= REQUIRED WORK =
Pull out each line of the records holding the string "that".
Start of Block
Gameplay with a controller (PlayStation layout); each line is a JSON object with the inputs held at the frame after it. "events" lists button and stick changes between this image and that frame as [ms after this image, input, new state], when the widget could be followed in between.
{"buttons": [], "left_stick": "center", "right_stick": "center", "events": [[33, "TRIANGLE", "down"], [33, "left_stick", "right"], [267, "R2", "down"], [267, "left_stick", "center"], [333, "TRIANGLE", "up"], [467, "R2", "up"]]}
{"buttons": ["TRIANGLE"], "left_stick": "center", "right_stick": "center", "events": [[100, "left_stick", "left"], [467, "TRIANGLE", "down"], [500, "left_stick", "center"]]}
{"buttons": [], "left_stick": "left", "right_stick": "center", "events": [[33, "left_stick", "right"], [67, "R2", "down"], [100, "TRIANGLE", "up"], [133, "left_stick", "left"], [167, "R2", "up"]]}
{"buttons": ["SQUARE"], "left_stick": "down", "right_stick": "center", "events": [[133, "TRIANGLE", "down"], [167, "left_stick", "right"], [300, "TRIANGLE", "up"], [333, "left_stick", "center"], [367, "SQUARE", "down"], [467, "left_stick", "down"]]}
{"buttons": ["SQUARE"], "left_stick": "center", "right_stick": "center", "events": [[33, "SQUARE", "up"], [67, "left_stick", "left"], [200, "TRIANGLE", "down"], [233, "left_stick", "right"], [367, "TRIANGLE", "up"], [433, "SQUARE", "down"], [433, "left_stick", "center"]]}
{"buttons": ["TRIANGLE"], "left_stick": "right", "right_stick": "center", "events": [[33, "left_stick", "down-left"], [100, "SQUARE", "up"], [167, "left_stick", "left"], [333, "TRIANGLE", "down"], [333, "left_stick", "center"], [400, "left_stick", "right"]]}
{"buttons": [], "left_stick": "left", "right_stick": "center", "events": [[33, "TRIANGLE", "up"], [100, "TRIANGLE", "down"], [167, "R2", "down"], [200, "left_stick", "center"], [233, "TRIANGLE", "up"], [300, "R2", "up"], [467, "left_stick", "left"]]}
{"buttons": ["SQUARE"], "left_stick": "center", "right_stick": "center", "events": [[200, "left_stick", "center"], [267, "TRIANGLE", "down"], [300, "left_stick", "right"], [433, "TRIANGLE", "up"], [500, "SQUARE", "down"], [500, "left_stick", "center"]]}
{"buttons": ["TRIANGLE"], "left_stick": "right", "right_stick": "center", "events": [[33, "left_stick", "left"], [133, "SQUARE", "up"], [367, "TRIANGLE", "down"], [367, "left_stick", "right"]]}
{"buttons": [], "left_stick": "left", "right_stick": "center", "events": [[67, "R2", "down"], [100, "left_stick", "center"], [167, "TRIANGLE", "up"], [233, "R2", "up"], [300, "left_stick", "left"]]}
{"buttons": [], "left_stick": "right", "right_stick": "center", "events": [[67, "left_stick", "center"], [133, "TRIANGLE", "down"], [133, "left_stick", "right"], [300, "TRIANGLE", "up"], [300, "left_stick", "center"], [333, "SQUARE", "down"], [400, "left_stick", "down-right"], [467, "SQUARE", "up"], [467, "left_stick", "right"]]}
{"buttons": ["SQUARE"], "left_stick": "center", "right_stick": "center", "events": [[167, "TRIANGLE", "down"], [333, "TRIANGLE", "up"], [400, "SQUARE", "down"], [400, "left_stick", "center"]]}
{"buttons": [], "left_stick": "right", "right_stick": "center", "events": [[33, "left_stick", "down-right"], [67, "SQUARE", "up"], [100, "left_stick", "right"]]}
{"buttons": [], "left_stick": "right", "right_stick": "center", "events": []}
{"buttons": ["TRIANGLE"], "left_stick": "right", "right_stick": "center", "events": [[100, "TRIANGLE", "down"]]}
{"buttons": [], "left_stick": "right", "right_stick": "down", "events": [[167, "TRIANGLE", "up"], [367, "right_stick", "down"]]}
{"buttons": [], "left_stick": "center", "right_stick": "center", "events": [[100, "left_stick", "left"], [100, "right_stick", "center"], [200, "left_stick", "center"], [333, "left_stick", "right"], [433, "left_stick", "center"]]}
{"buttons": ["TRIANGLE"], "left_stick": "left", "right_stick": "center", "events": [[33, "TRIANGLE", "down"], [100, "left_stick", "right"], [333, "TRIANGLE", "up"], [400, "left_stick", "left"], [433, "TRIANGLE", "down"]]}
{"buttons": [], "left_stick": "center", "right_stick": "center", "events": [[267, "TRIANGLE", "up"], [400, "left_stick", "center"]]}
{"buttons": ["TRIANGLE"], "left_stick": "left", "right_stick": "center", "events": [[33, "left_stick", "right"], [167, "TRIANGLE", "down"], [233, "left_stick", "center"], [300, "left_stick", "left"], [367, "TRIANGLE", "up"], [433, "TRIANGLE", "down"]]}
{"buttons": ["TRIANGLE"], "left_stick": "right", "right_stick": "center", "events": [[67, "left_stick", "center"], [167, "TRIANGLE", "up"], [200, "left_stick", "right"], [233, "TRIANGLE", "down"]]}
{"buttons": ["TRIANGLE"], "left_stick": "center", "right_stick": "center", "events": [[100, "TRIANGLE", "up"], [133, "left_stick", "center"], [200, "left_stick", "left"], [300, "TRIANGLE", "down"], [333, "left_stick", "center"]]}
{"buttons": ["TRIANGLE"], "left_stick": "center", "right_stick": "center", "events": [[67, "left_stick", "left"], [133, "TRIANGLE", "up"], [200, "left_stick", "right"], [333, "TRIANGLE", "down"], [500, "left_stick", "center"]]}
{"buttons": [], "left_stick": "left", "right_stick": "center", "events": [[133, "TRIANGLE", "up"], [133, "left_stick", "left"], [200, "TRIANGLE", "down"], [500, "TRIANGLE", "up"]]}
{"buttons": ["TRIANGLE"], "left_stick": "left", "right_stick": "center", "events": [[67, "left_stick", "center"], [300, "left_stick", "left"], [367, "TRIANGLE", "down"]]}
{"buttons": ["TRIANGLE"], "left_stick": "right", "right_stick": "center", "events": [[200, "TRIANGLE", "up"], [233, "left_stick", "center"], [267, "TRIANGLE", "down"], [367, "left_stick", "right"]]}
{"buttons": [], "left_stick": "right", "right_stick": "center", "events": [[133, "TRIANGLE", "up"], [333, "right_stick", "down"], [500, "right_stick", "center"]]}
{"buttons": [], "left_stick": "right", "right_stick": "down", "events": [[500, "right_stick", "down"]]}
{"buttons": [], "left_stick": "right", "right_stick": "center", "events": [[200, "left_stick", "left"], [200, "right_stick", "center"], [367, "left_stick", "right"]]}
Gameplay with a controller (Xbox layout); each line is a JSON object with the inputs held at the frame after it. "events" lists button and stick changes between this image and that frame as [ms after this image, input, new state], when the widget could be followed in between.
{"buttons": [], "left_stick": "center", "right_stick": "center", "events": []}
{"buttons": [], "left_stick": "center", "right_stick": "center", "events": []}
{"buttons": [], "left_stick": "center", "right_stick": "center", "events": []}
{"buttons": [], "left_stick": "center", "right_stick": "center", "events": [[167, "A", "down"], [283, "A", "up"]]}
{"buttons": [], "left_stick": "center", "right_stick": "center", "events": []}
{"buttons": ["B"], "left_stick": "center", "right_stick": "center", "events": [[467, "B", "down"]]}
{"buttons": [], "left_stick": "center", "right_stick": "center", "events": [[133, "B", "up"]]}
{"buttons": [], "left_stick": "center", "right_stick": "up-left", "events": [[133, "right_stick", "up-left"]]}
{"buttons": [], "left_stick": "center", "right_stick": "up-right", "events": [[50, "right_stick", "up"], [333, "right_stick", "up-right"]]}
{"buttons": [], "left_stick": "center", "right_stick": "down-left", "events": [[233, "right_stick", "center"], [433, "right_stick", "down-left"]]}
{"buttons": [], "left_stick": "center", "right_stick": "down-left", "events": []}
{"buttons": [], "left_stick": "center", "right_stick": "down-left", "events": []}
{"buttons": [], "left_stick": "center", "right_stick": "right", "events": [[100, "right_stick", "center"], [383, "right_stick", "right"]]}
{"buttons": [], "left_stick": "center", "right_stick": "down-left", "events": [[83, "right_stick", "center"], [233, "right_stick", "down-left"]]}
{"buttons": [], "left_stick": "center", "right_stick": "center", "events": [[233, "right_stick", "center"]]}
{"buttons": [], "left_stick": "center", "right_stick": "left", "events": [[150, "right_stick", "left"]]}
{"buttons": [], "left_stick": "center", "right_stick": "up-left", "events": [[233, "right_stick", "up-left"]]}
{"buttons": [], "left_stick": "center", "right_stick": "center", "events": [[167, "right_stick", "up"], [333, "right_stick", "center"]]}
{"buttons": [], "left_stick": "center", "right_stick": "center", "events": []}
End of Block
= ANSWER TO THIS PROBLEM =
Gameplay with a controller (PlayStation layout); each line is a JSON object with the inputs held at the frame after it. "events" lists button and stick changes between this image and that frame as [ms after this image, input, new state], when the widget could be followed in between.
Gameplay with a controller (Xbox layout); each line is a JSON object with the inputs held at the frame after it. "events" lists button and stick changes between this image and that frame as [ms after this image, input, new state], when the widget could be followed in between.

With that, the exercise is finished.